The baron straightened haughtily and began a slow advance, a towering figure of icy dignity in the sun that filtered through the foliage.
“… but I want to take care of this one first.” The renegade waved the gun toward Meikl. “You, Baron, you can have it slower—a needle in your official rump.”
Ven Klaeden, a figure of utter contempt, continued the slow advance with the sword. The officer’s lips tightened. He squeezed the trigger. Ven Klaeden hesitated, jerking slightly, then continued, his hand pressing against his abdomen, doubling forward slightly. The officer fired again—a sharp snap of sound in the glade. The baron stopped, wrestling with pain ten feet from the pale renegade.
Suddenly he flung the sword. It looped in midair and slashed the man’s face from chin to cheekbone. He tripped and tumbled backward as ven Klaeden slipped to his knees on the moss.
Meikl dived for the gun. By the time he wrestled it away from the officer with the bloody face, ven Klaeden was sitting like a gaunt Buddha on the moss, and the body of Letha lay nearby, while a confused Evon clutched his hands to his face and rocked slowly. Meikl came slowly to his feet. The renegade officer wiped his face of blood and shrank back into shrubs.

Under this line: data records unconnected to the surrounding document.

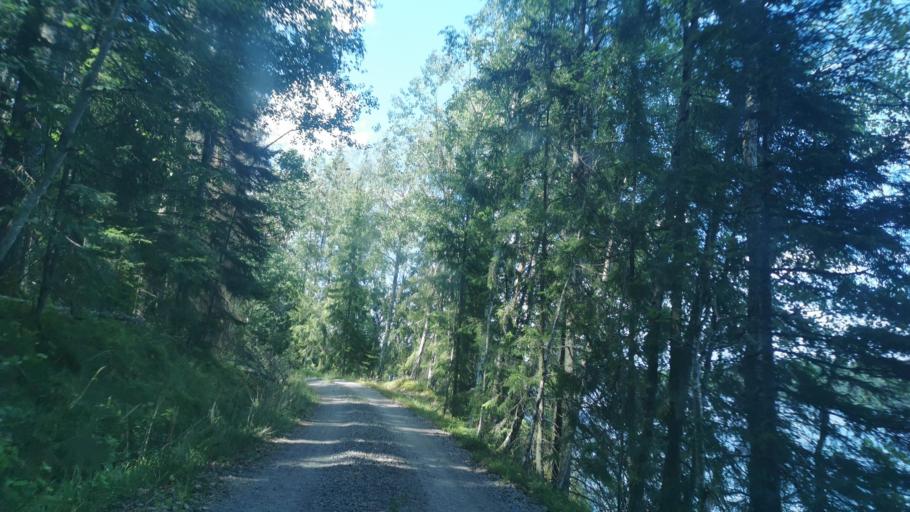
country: SE
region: OEstergoetland
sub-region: Finspangs Kommun
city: Finspang
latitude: 58.7960
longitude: 15.8210
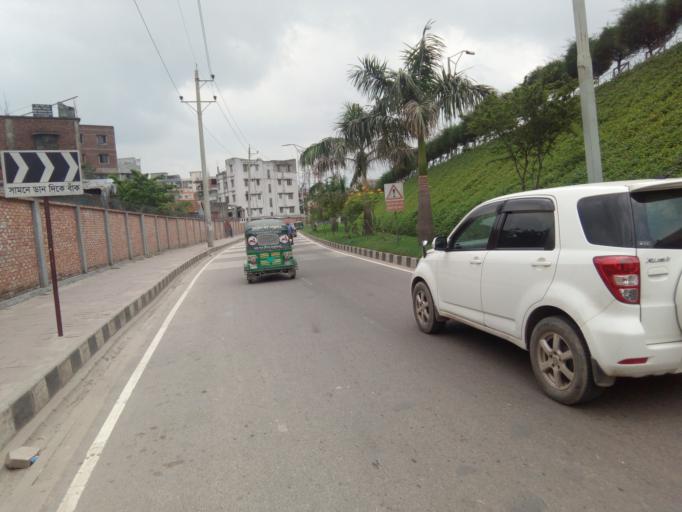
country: BD
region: Dhaka
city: Paltan
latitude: 23.7600
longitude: 90.4106
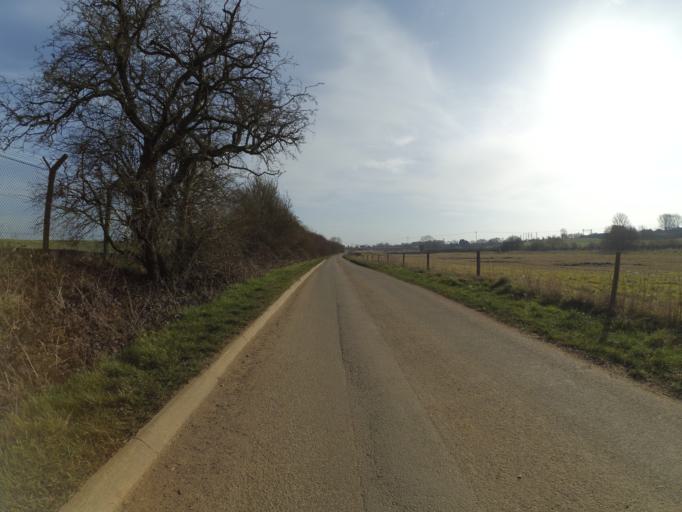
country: GB
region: England
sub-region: Warwickshire
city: Rugby
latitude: 52.3609
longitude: -1.2019
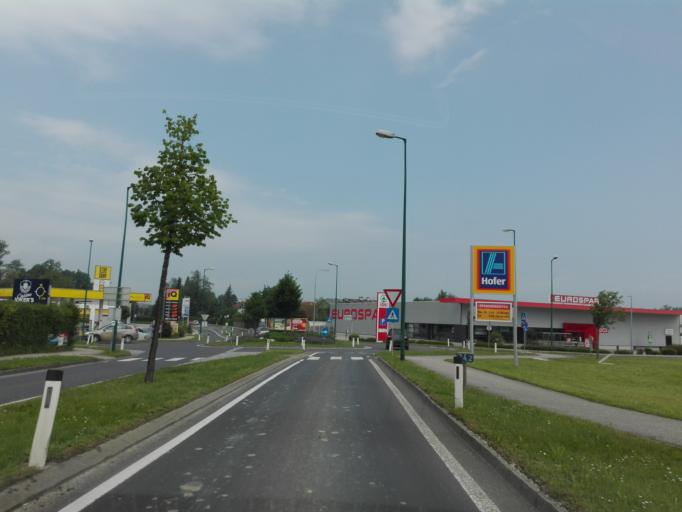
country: AT
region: Upper Austria
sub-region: Politischer Bezirk Urfahr-Umgebung
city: Feldkirchen an der Donau
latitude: 48.3014
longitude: 14.0308
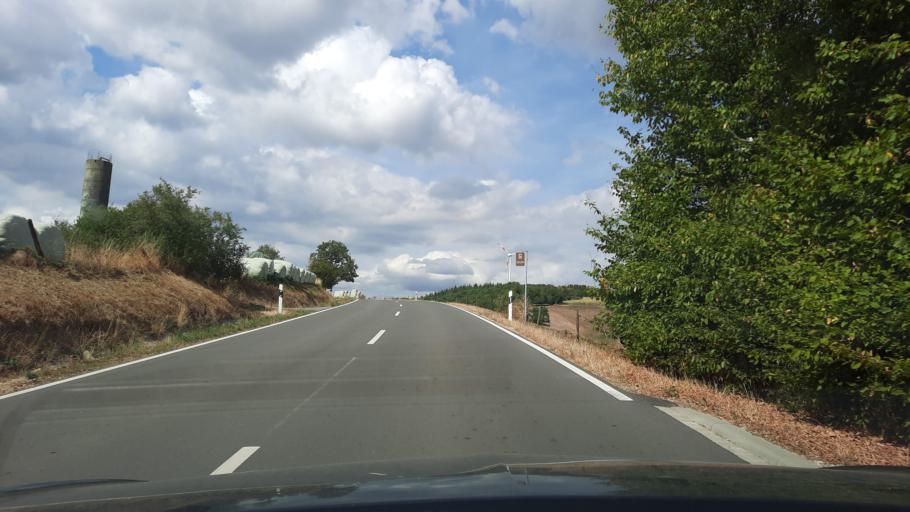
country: DE
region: Rheinland-Pfalz
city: Pronsfeld
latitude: 50.1626
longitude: 6.3301
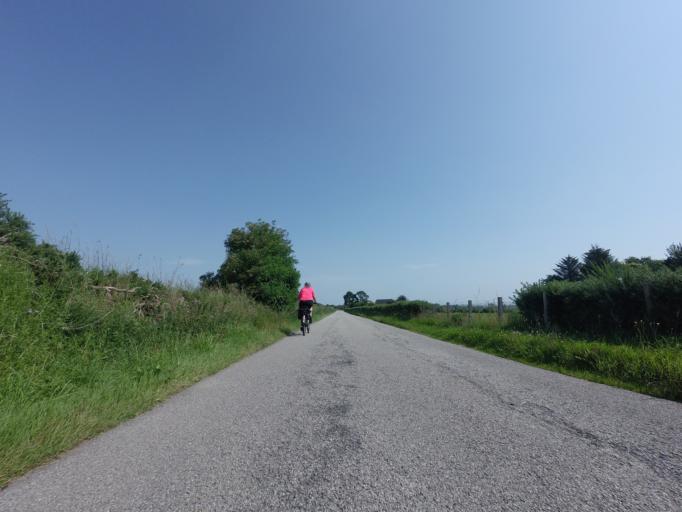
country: GB
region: Scotland
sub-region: Highland
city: Tain
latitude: 57.7975
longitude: -4.0713
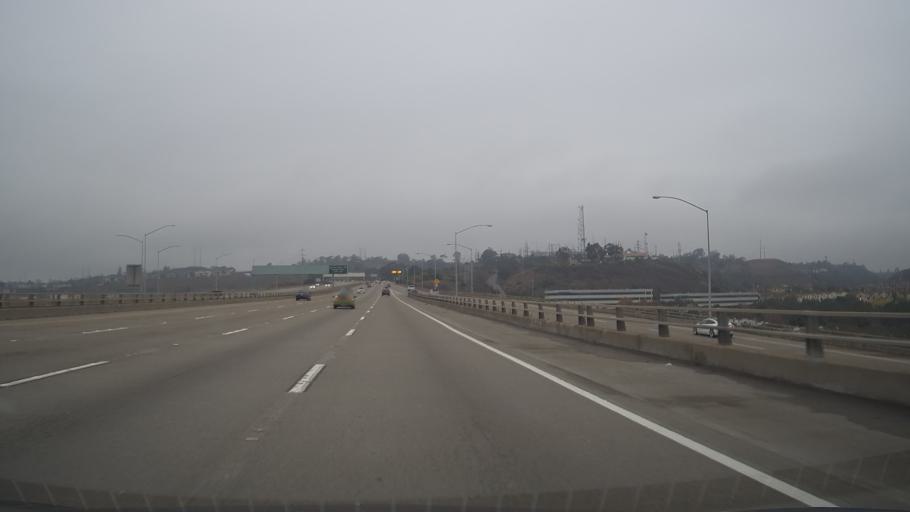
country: US
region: California
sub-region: San Diego County
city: San Diego
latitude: 32.7738
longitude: -117.1327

“Get him,” croaked ven Klaeden.
Scarcely knowing why, the analyst jerked the trigger, felt the gun explode in his fist, saw the renegade topple.
There was a moment of stillness in the glade, broken only by ven Klaeden’s wheezing breath. The baron looked up with an effort, his eyes traveling over the girl, then up to the figure of the child of Earth.
“Your woman, Earthling?”
Evon lowered his hands, stood dazed and blinking for a moment. He glanced at Meikl, then at the girl. He knelt beside her, staring, not touching, and his knee encountered the blade of the sword.
“You have brought us death, you have brought us hate,” he said slowly, his eyes clinging to the sword.
“Pick it up,” hissed the baron.
“You will never leave. A party of men is wrecking what you have done. Then we shall wreck your ships. Then we. …”
“Pick it up.”
The native hesitated. Slowly, his brown hand reached for the hilt, and fascination was in his eyes.
“You know what it is for?” the analyst asked.
The native shook his head slowly.
Then it was in his hand, fingers shaping themselves around the hilt—as the fingers of his fathers had done in the ages before the Star Exodus. His jaw fell slightly, and he looked up, clutching it.
“Now do you know?” the baron gasped.
“My—my hand—it knows,” the native whispered.
Ven Klaeden glanced sourly at Meikl, losing his balance slightly, eyes glazed with pain. “He’ll need it now, won’t he, Analyst?” he breathed, then fell to the moss.
Evon stood up slowly, moistening his lips, feeling the grip of the sword and touching the red-stained steel. He peered quickly up at Meikl. Meikl brandished the gun slightly.
The low rumble of a dynamite blast sounded from the direction of the mines.
“You loved her too,” Evon said.
He nodded.
The native held the sword out questioningly, as if offering it.
“Keep it,” the analyst grunted. “You remembered its feel after twenty thousand years. That’s why you’ll need it.”
Some deeds, he thought, would haunt the soul of Man until his end, and there was no erasing them … for they were the soul, self-made, lasting in the ghost-grey fabric of mind as long as the lips of a child greedily sought the breast of its mother, as long as the child mirrored the mind of the man and the woman. Kulturverlaengerung.
The analyst left the native with the sword and went to seek the next in line of command. The purpose of the fleet must be kept intact, he thought, laughing bitterly. Yet still he went.